Please print exactly the lines below, from the start of the material up to and including the line with "right elbow: (304, 540, 11)", but none of the pictures.
------------------------------------------------
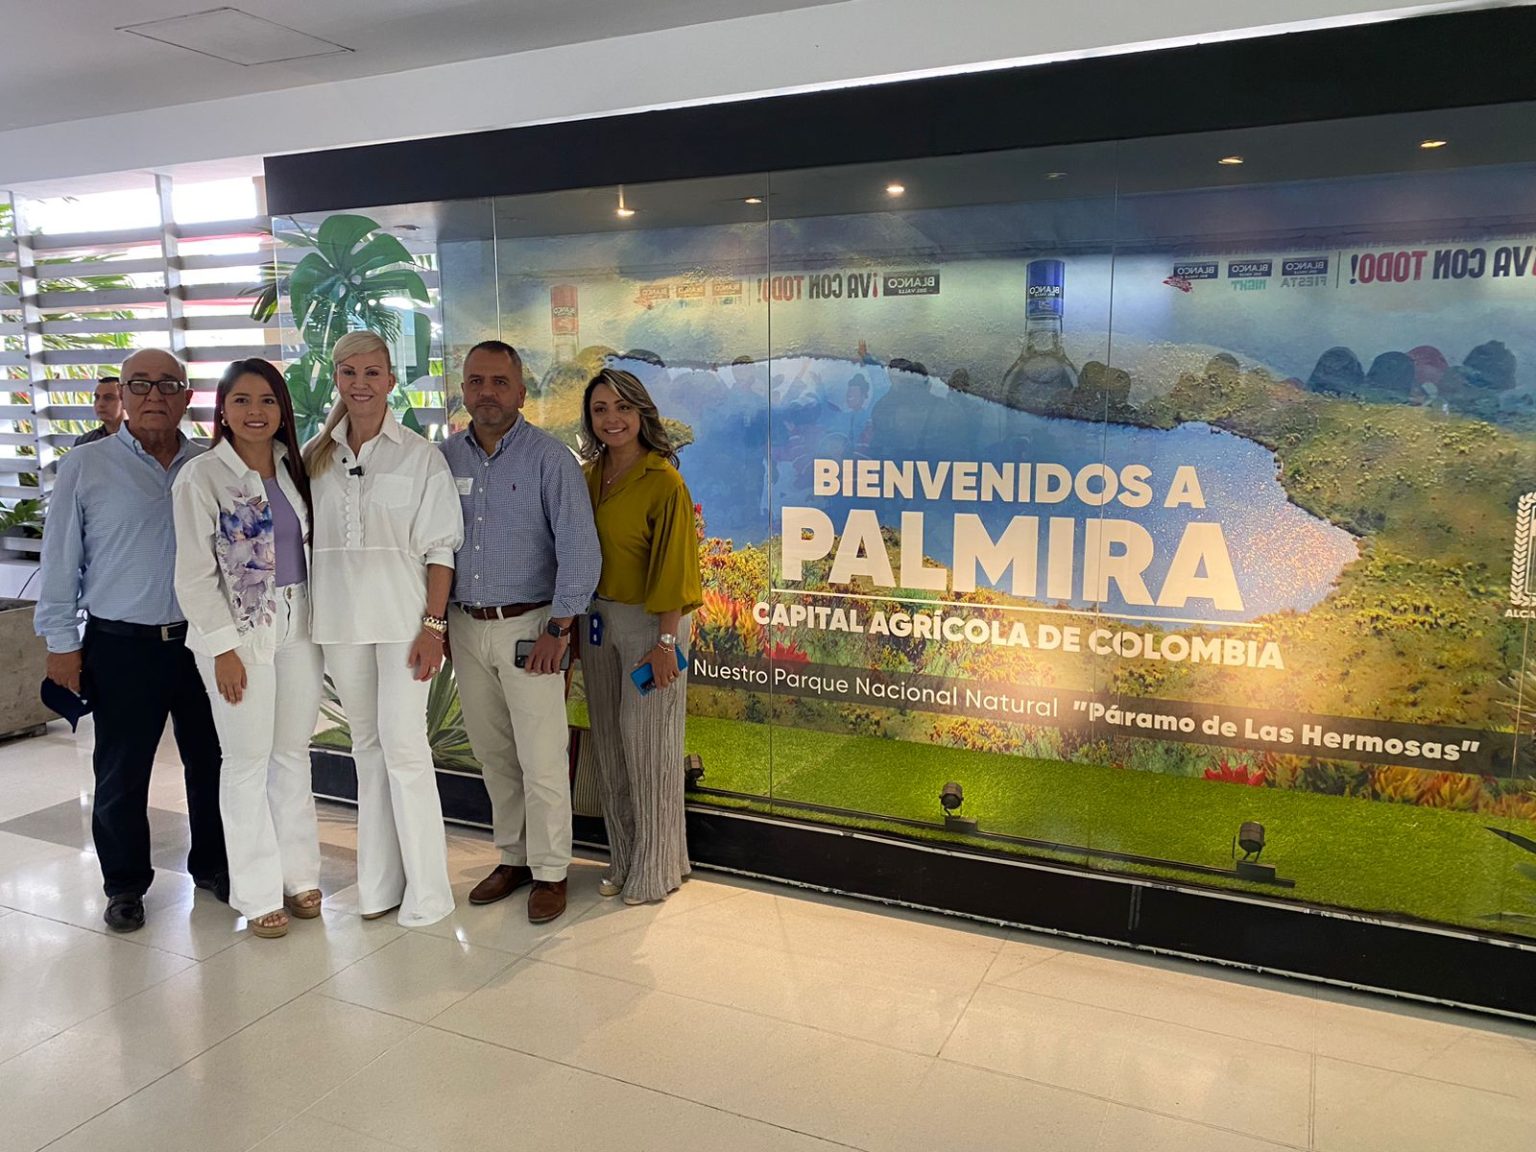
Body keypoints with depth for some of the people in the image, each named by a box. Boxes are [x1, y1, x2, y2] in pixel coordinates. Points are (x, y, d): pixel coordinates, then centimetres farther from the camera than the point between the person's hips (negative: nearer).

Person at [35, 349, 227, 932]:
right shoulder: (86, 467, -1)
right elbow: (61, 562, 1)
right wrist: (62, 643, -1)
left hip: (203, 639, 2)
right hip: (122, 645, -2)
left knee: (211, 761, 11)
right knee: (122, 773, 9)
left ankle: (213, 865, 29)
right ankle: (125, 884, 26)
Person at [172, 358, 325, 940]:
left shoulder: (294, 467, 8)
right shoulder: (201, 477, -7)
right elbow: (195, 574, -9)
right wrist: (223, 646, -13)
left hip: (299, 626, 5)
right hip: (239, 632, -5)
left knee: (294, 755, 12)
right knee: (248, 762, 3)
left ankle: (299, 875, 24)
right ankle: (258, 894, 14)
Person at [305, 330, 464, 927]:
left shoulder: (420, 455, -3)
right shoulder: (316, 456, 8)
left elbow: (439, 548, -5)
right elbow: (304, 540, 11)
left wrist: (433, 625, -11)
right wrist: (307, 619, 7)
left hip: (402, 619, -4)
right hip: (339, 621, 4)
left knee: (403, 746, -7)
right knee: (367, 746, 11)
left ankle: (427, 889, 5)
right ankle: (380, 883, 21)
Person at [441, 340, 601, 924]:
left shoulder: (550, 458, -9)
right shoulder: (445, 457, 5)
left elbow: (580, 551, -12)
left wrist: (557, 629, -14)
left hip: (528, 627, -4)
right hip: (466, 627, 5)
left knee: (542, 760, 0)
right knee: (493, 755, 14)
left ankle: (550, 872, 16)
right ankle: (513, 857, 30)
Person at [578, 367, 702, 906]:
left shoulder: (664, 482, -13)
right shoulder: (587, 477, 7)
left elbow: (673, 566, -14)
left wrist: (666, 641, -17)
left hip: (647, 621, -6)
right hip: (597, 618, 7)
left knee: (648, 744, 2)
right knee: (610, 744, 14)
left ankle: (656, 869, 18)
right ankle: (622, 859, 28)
------------------------------------------------
_Solved exercise_
Body keypoints with depth for some of the people in the image, each named by a box. Boxes are [x1, y1, x2, y2] in pixel coordinates. Points are (x, y, d): pixel coordinates, then centimetres farther from the camera than the point between the person's hips (negative: nearer).

Person at [35, 349, 227, 932]:
right shoulder: (86, 467, -1)
right elbow: (61, 562, 1)
right wrist: (62, 643, -1)
left hip: (203, 639, 2)
right hip: (122, 645, -2)
left knee: (211, 761, 11)
right knee: (122, 773, 9)
left ankle: (213, 865, 29)
right ankle: (125, 884, 26)
Person at [172, 358, 325, 940]:
left shoulder: (294, 467, 8)
right shoulder: (201, 477, -7)
right elbow: (195, 574, -9)
right wrist: (223, 646, -13)
left hip: (299, 626, 5)
right hip: (239, 632, -5)
left knee: (294, 755, 12)
right knee: (248, 762, 3)
left ankle: (299, 875, 24)
right ankle: (258, 894, 14)
Person at [305, 330, 464, 927]:
left shoulder: (420, 455, -3)
right shoulder: (316, 456, 8)
left elbow: (439, 548, -5)
right elbow: (304, 540, 11)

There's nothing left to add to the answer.